*Work instruction*: Wherever "макароны" occurs in the entries, copy the line that holds it.

Data shown Block Start

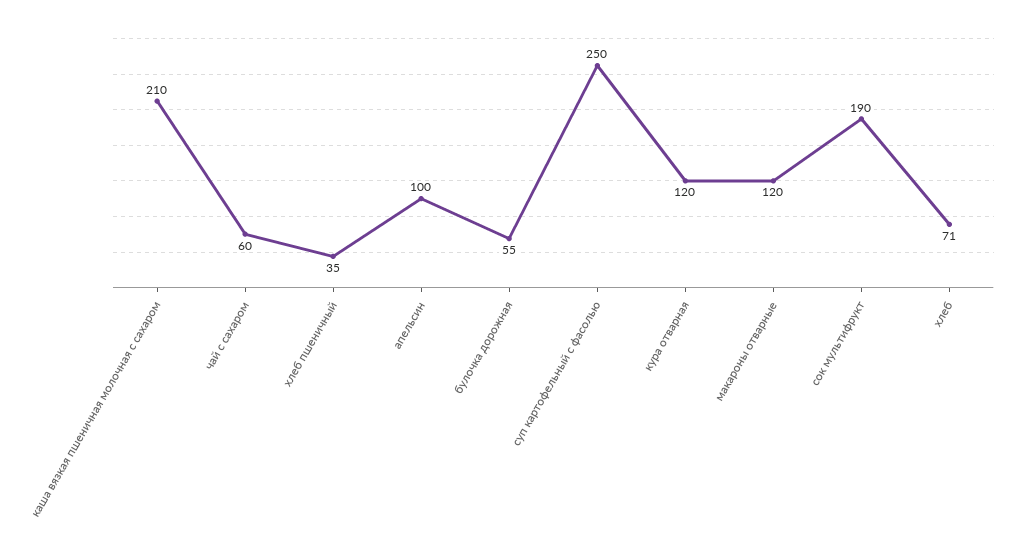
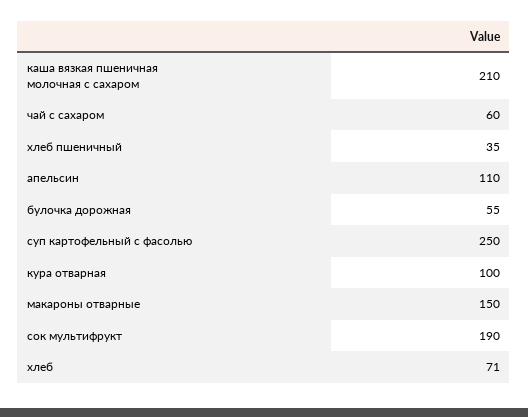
  {
    "каша вязкая пшеничная молочная с сахаром": 210,
    "чай с сахаром": 60,
    "хлеб пшеничный": 35,
-   "апельсин": 100,
+   "апельсин": 110,
    "булочка дорожная": 55,
    "суп картофельный с фасолью": 250,
-   "кура отварная": 120,
+   "кура отварная": 100,
-   "макароны отварные": 120,
+   "макароны отварные": 150,
    "сок мультифрукт": 190,
    "хлеб": 71
  }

Data shown Block End

*Exercise answer*:
-   "макароны отварные": 120,
+   "макароны отварные": 150,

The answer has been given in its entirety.